When your Zipper is down……( a short story)

When you initially discover your zipper is down, you go into a quiet but major panic, you immediately  spin around and with one life saving pull its up.

Then you go into a major state of paranoia  wondering  how many people have seen your fruit of the looms.   A thin piece of fabric separates you from some morals charge.  Boxers are especially tricky, there are no flaps nothing and depending on the whim of the fabric your goodies could be out for the world to see. ( unless there is a strong chilly wind a blowin)

I was once onstage with the zipper down…saved by the modesty flap.  No one warned me before I spoke, a lot of men will do the zip motion(we look out for each other that way)…..but not that night.
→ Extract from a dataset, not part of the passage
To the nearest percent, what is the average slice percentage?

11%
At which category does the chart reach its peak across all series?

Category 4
Some of the 1200 hundred people weren’t moved by my speech, they were fixated on the crouch of the man behind the plexiglass(or door number three-major WOW factor!)
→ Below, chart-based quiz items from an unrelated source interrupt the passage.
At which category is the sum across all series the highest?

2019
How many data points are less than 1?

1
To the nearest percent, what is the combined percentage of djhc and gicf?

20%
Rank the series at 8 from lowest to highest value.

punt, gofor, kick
After the discovery I didn’t want to mingle, I wanted a distructive earthquake.    I do remember one older lady who kept zipping her mouth.   I thought she thought, my speech was too long……  I now realize in her own way she was telling me to zip up.  In the future  I hope she remembers our zippers are vertical, VERTICAL!




  1. haha! I was alerted to my skirt zipper being down (at the back of my skirt, so how should I have known?) this morning by a lady waiting at the traffic lights with me. I wish she had mentioned it once we were both on the other side of the road already. Ten seconds waiting for the green man have never seemed so long! Mortified!